Des ultramarins ont fait part de leurs attentes.

Et les autres élus locaux, notamment les présidents de région sauf… un certain DR, également.

 

Chacun faisant valoir que, en fonction d’un certain nombre de critères, ils voulaient bénéficier avant tout de telle ou de telle compétence.

Et ce quand bien même il y aurait unanimité sur un certain nombre de points.

 

Le syndrome de la « goyave de France » 

 

Cette approche « nationale » devrait apaiser bien des craintes.

 

D’abord les angoisses des partisans – complétement dépassés – de « l’intégration totale et l’assimilation totale ».

Ensuite les craintes de ceux qui estiment que, en substance, La Réunion a d’autres problèmes plus urgents à gérer que la question de la répartition des compétences.

 

Deux positions opposées mais qui prennent leurs racines dans le même moule : celui du statu quo.

Et sûrement pas dans la logique du « on ne change pas une équipe qui gagne », mais plutôt on ne change rien au fond des choses, on fait avec.

 

Et il est tout de même déplorable de constater que, lorsque c’est une ministre ou un président d’assemblée qui le dit, il n’y ait aucune réaction de la part de celles et ceux qui crient « à l’assassin » lorsque d’autres élus réunionnais mettent la question sur la table.

Il y a une chose de sûre : l’assimilation intellectuelle d’une partie de la classe politique réunionnaise est bien enracinée.

 

Et il faudra le « syndrome de la goyave de France » pour que ces femmes et ces hommes acceptent de commencer à réfléchir à une quelconque évolution.

 

L’engagement de campagne du Chef de l’État 

 

Et cette possibilité a même été lancée au plus haut sommet de l’État, par le candidat Hollande.

 

Pour ceux qui l’auraient oublié, François Hollande avait déclaré, lors de sa visite de campagne à La Réunion :

« Je ne crains rien au nom de la République qu’un territoire comme le vôtre veuille déterminer son avenir…

l’unité de la République n’est jamais en cause quand un territoire se donne une responsabilité supplémentaire ;

vous cherchez à définir votre avenir, vous le pouvez dans la République telle que je la conçois ».

 

« Déterminer notre avenir » : c’est bien là l’essence même de l’action politique.

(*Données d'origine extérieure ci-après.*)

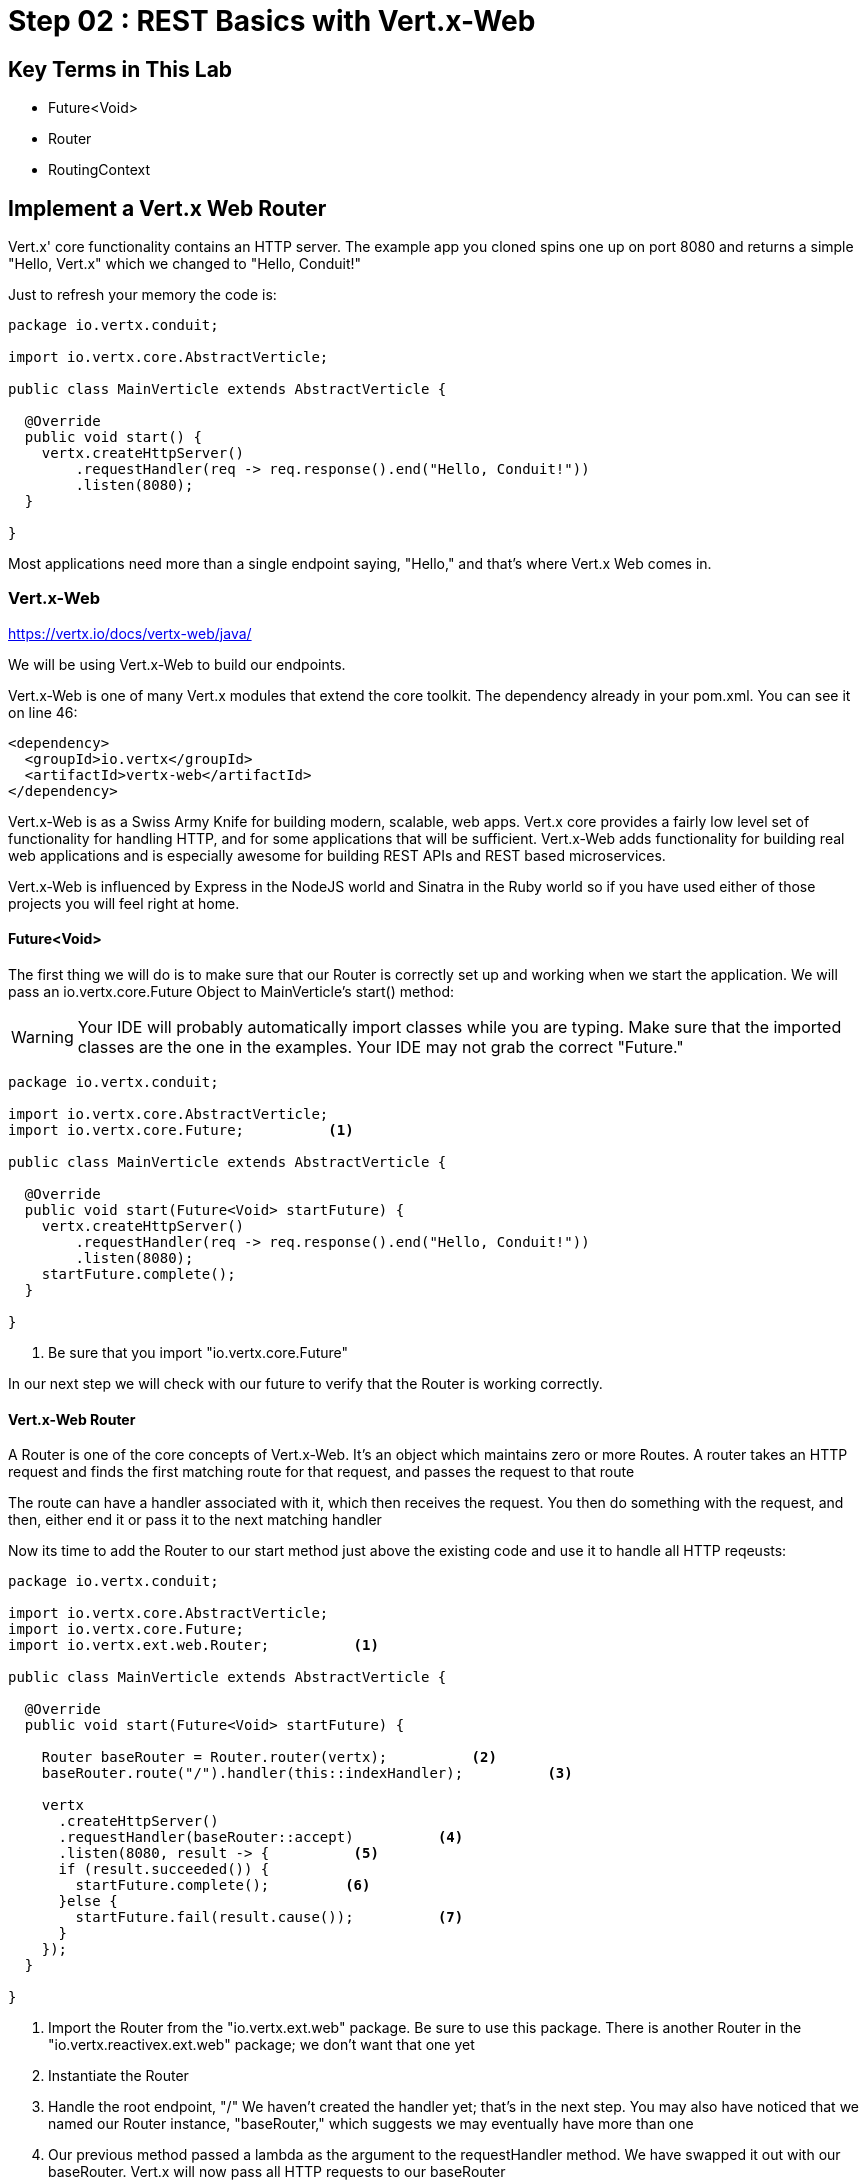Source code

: = Step 02 : REST Basics with Vert.x-Web
:source-highlighter: prettify
ifdef::env-github[]
:tip-caption: :bulb:
:note-caption: :information_source:
:important-caption: :heavy_exclamation_mark:
:caution-caption: :fire:
:warning-caption: :warning:
endif::[]

== Key Terms in This Lab
* Future<Void>
* Router
* RoutingContext

== Implement a Vert.x Web Router

Vert.x' core functionality contains an HTTP server.  The example app you cloned spins one up on port 8080 and returns a simple "Hello, Vert.x" which we changed to "Hello, Conduit!"

Just to refresh your memory the code is:

[source,java]
....

package io.vertx.conduit;

import io.vertx.core.AbstractVerticle;

public class MainVerticle extends AbstractVerticle {

  @Override
  public void start() {
    vertx.createHttpServer()
        .requestHandler(req -> req.response().end("Hello, Conduit!"))
        .listen(8080);
  }

}

....

Most applications need more than a single endpoint saying, "Hello," and that's where Vert.x Web comes in.

=== Vert.x-Web

https://vertx.io/docs/vertx-web/java/

We will be using Vert.x-Web to build our endpoints.  

Vert.x-Web is one of many Vert.x modules that extend the core toolkit.  The dependency already in your pom.xml.  You can see it on line 46:

[source,xml]
....

<dependency>
  <groupId>io.vertx</groupId>
  <artifactId>vertx-web</artifactId>
</dependency>

....

Vert.x-Web is as a Swiss Army Knife for building modern, scalable, web apps.  Vert.x core provides a fairly low level set of functionality for handling HTTP, and for some applications that will be sufficient.  Vert.x-Web adds functionality for building real web applications and is especially awesome for building REST APIs and REST based microservices.

Vert.x-Web is influenced by Express in the NodeJS world and Sinatra in the Ruby world so if you have used either of those projects you will feel right at home. 

==== Future<Void>

The first thing we will do is to make sure that our Router is correctly set up and working when we start the application.  We will pass an io.vertx.core.Future Object to MainVerticle's start() method:

WARNING: Your IDE will probably automatically import classes while you are typing.  Make sure that the imported classes are the one in the examples.  Your IDE may not grab the correct "Future."

[source,java]
....

package io.vertx.conduit;

import io.vertx.core.AbstractVerticle;
import io.vertx.core.Future;          <1>

public class MainVerticle extends AbstractVerticle {

  @Override
  public void start(Future<Void> startFuture) {
    vertx.createHttpServer()
        .requestHandler(req -> req.response().end("Hello, Conduit!"))
        .listen(8080);
    startFuture.complete();
  }

}

....

<1>  Be sure that you import "io.vertx.core.Future"

In our next step we will check with our future to verify that the Router is working correctly.

==== Vert.x-Web Router

A Router is one of the core concepts of Vert.x-Web. It’s an object which maintains zero or more Routes.  A router takes an HTTP request and finds the first matching route for that request, and passes the request to that route

The route can have a handler associated with it, which then receives the request. You then do something with the request, and then, either end it or pass it to the next matching handler

Now its time to add the Router to our start method just above the existing code and use it to handle all HTTP reqeusts:

[source,java]
....

package io.vertx.conduit;

import io.vertx.core.AbstractVerticle;
import io.vertx.core.Future;
import io.vertx.ext.web.Router;          <1>

public class MainVerticle extends AbstractVerticle {

  @Override
  public void start(Future<Void> startFuture) {

    Router baseRouter = Router.router(vertx);          <2>
    baseRouter.route("/").handler(this::indexHandler);          <3>

    vertx
      .createHttpServer()
      .requestHandler(baseRouter::accept)          <4>
      .listen(8080, result -> {          <5>
      if (result.succeeded()) {          
        startFuture.complete();         <6>
      }else {
        startFuture.fail(result.cause());          <7>
      }
    });
  }

}

....

<1>  Import the Router from the "io.vertx.ext.web" package.  Be sure to use this package.  There is another Router in the "io.vertx.reactivex.ext.web" package; we don't want that one yet
<2>  Instantiate the Router
<3>  Handle the root endpoint, "/"  We haven't created the handler yet; that's in the next step.  You may also have noticed that we named our Router instance, "baseRouter," which suggests we may eventually have more than one
<4>  Our previous method passed a lambda as the argument to the requestHandler method.  We have swapped it out with our baseRouter.  Vert.x will now pass all HTTP requests to our baseRouter
<6>  If we successfully attach the Router we succeed
<7>  Otherwise we fail


==== Handling Routes (indexHanlder)

Obviously, our code won't compile at the moment because we don't have a method, "indexHandler."  So let's create that method:

[source,java]
....

package io.vertx.conduit;

import io.vertx.core.AbstractVerticle;
import io.vertx.core.Future;
import io.vertx.core.http.HttpServerResponse;          <1>
import io.vertx.ext.web.Router;
import io.vertx.ext.web.RoutingContext;

public class MainVerticle extends AbstractVerticle {

  @Override
  public void start(Future<Void> startFuture) {

    Router router = Router.router(vertx);
    router.route("/").handler(this::indexHandler);

    vertx.createHttpServer()
        .requestHandler(req -> req.response().end("Hello, Conduit!"))
        .listen(8080);
    startFuture.complete();
  }

  private void indexHandler(RoutingContext routingContext) {          <2>
    HttpServerResponse response = routingContext.response();          <3>
    response
      .putHeader("Content-Type", "text/html")          
      .end("Hello Conduit!");          <4>
  }

}

....


<1>  Make sure you or your IDE imports "io.vertx.core.http.HttpServerResponse"
<2>  We pass in an Object "RoutingContext" to our method.   A RoutingContext represents the context for the handling of a request in Vert.x-Web.  A new instance is created for each HTTP request that is received in the Router.accept(HttpServerRequest) of the router.  The same instance is passed to any matching request or failure handlers during the routing of the request or failure.  The context provides access to the HttpServerRequest and HttpServerResponse and allows you to maintain arbitrary data that lives for the lifetime of the context such as the Session, cookies and body for the request.  Contexts are discarded once they have been routed to the handler for the request.
<3> We get the response
<4> Set the Content-Type of our response and send the body, "Hello, Conduit!"

Let's run MainVerticleTest to make sure we didn't break anything.  You can use your IDE of course, but for the tutorial we will use Maven directly.

[source,shell]
....

mvn clean test

....

The test should pass.

[source,shell]
....

[INFO] -------------------------------------------------------
[INFO]  T E S T S
[INFO] -------------------------------------------------------
[INFO] Running io.vertx.conduit.MainVerticleTest
[INFO] Tests run: 1, Failures: 0, Errors: 0, Skipped: 0, Time elapsed: 0.607 s - in io.vertx.conduit.MainVerticleTest
[INFO]
[INFO] Results:
[INFO]
[INFO] Tests run: 1, Failures: 0, Errors: 0, Skipped: 0
[INFO]
[INFO] ------------------------------------------------------------------------
[INFO] BUILD SUCCESS
[INFO] ------------------------------------------------------------------------

....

Mais pour certains, cela relève d’une autre sphère.

 

Quant à avoir « une responsabilité supplémentaire », il est bien évident que cela séduit certaines et certains.

Mais une responsabilité pour faire quoi ? Comment ? Avec qui ? Avec quel budget ?

 

Ce sont peut être là des questions fondamentales auxquelles il faudrait répondre, et tenter d’avancer des propositions.